TEXT EXCERPT ::
——————
It's too early in the morning for this....
   2. SG Posted: January 02, 2008 at 02:28 PM (#2658176)
It's too early in the morning for this....


Hey man, it was even earlier when I wrote that. Fixed.
   3. OCD SS Posted: January 02, 2008 at 04:01 PM (#2658224)
The sample size is very small, but there are a lot of possibilities that are simpler explanations than "Wang refutes dips theory." Off the top of my head:

1. Small sample size. Are the results the same for his previous seasons?

2. Problems with using ZR as the defensive measure (although the need for splits probably makes it your only choice).

3. The long grass in the Yankee IF helping him out by slowing down his ground balls and making them easier to field. If you further slice the data, how does it look in comparison to Wang's H/R splits (which IIRC are already pretty pronounced).

4. Sinkerballers exhibit a tendency similar (though to a lesser extent) to knuckleballers regarding the kind of contact they allow (wasn't there already a study done in relation to this?); does Wang's increased GB rates account for fewer hits and that is being reflected in his IF ZR scores?
   4. SG Posted: January 02, 2008 at 06:04 PM (#2658327)
1. Small sample size. Are the results the same for his previous seasons?

SSS is a big concern. Unfortunately I don't have daily ZR splits prior to 2007.
2. Problems with using ZR as the defensive measure (although the need for splits probably makes it your only choice).

Yeah, ZR is far from perfect but it's pretty good IMO.
3. The long grass in the Yankee IF helping him out by slowing down his ground balls and making them easier to field.

If that was the case then we should see the same effect for all Yankee pitchers, shouldn't we? I like the H/R split idea, I'll have to mess around with that.
4. Sinkerballers exhibit a tendency similar (though to a lesser extent) to knuckleballers regarding the kind of contact they allow (wasn't there already a study done in relation to this?);


Yes, that does sound familiar, although ground balls are more likely to be hits than fly balls. One of the posters wondered about a similar study for Brandon Webb, which I'll probably look at. Fausto Carmona would be another good one.

This is not meant to be a definitive study by any means, I just thought it was an interesting idea and wanted to see what the numbers said.
   5. Vogon Poet Posted: January 02, 2008 at 06:07 PM (#2658332)
Isn't this basically the With or Without You analysis from this year's Hardball Times Annual? I'd like to know how WOWY sees Wang's fielders.
   6. pkb33 Posted: January 02, 2008 at 06:46 PM (#2658370)
——————
DATA ::
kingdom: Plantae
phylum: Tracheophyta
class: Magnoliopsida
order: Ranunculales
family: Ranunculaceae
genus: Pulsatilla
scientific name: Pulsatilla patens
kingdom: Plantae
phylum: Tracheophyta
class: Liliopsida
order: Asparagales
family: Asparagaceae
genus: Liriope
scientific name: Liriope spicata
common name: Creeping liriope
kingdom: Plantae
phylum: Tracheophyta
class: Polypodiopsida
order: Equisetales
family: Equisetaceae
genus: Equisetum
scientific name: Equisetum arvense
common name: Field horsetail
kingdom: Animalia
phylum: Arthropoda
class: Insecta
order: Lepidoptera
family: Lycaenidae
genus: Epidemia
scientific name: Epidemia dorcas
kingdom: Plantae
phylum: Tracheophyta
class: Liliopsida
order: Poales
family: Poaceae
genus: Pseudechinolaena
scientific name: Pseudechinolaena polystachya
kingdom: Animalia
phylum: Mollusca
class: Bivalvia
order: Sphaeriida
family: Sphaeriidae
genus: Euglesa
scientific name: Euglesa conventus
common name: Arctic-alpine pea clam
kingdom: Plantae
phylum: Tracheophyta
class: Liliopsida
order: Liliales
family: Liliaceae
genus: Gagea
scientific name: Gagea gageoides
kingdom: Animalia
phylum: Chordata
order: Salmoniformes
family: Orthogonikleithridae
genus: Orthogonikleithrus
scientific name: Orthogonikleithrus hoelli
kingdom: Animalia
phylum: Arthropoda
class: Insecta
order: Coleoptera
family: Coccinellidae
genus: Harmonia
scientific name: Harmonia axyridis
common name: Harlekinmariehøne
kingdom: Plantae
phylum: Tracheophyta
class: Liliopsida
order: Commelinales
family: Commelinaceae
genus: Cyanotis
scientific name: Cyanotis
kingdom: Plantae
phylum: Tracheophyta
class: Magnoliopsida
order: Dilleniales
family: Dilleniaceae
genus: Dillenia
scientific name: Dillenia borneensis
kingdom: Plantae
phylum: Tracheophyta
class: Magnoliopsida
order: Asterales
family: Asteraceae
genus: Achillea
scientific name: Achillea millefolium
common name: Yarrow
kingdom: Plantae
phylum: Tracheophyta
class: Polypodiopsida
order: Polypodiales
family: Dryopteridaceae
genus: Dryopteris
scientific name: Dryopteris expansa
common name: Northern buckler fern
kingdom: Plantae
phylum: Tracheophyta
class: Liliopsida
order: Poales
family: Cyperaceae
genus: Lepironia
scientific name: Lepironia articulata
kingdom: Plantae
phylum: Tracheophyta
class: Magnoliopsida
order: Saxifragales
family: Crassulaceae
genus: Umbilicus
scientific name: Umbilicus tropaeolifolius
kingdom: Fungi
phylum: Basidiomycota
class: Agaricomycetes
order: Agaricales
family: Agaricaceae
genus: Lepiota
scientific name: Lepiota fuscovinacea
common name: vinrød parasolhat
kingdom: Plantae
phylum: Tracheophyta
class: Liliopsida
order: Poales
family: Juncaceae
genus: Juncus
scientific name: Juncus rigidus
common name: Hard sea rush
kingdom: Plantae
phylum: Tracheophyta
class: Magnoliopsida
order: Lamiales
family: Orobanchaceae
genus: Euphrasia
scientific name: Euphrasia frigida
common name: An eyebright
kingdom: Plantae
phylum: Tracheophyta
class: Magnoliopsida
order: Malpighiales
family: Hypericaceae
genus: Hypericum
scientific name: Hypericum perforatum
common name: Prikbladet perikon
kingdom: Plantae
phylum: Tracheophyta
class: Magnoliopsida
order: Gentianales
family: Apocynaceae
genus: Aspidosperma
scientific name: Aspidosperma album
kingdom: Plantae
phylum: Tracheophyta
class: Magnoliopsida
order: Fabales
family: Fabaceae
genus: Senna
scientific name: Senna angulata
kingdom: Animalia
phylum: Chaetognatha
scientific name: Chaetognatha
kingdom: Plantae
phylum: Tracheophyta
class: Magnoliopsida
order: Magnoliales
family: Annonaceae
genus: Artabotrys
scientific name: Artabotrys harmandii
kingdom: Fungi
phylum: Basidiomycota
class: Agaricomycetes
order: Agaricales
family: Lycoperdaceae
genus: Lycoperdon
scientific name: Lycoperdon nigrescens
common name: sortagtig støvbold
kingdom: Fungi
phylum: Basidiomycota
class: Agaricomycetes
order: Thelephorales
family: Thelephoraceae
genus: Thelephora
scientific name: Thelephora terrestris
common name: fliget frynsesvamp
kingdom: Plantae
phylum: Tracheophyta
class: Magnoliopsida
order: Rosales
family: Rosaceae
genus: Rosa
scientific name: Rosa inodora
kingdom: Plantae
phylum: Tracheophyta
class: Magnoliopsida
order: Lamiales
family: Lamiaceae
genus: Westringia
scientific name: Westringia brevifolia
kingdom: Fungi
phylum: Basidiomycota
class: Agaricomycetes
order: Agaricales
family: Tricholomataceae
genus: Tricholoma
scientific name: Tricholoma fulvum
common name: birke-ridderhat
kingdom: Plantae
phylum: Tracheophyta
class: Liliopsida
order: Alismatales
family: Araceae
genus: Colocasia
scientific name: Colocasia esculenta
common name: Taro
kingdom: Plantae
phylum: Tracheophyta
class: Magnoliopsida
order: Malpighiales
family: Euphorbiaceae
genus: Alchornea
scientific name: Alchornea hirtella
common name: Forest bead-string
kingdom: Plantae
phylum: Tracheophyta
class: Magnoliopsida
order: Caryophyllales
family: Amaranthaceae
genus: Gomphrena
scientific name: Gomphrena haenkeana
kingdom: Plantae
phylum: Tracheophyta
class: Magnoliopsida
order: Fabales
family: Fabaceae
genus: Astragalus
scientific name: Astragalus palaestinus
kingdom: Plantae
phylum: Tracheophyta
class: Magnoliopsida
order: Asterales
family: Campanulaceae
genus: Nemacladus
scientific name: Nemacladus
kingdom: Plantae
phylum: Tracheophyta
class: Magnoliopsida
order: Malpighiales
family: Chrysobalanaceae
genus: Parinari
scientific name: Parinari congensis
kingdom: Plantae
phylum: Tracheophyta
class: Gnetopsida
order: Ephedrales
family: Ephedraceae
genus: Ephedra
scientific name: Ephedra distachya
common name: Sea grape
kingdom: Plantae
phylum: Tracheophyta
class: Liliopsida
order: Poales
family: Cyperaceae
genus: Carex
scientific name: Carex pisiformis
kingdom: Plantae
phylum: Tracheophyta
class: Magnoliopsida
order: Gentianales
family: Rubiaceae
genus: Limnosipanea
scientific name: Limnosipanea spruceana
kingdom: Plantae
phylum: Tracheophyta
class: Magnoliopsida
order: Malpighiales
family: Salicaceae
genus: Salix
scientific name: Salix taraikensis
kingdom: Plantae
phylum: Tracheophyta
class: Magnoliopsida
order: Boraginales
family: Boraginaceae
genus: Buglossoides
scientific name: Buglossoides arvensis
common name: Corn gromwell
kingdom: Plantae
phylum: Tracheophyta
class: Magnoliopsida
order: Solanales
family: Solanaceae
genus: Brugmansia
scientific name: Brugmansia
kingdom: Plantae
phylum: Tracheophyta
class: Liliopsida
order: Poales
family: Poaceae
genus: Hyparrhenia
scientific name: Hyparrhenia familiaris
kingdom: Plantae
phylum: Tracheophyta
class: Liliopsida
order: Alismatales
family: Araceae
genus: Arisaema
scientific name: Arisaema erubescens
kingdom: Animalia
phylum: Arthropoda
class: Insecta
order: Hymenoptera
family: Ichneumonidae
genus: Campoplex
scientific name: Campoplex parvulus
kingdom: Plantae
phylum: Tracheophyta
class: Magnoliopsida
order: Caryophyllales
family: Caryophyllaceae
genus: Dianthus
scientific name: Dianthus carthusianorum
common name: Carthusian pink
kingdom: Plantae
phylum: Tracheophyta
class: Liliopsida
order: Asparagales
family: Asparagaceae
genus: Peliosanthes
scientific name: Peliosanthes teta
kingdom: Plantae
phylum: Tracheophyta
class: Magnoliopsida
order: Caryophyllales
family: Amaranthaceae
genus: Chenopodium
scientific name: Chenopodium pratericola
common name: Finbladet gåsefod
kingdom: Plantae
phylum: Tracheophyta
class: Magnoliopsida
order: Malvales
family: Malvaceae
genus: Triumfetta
——————
STATED EXERCISE :: Reproduce a passage of the forum thread word for word, beginning at the words "Yes, that does" and stopping after "sees Wang's fielders.". The entries aren't needed here.

REPLY TO THE TASK ::
Yes, that does sound familiar, although ground balls are more likely to be hits than fly balls. One of the posters wondered about a similar study for Brandon Webb, which I'll probably look at. Fausto Carmona would be another good one.

This is not meant to be a definitive study by any means, I just thought it was an interesting idea and wanted to see what the numbers said.
   5. Vogon Poet Posted: January 02, 2008 at 06:07 PM (#2658332)
Isn't this basically the With or Without You analysis from this year's Hardball Times Annual? I'd like to know how WOWY sees Wang's fielders.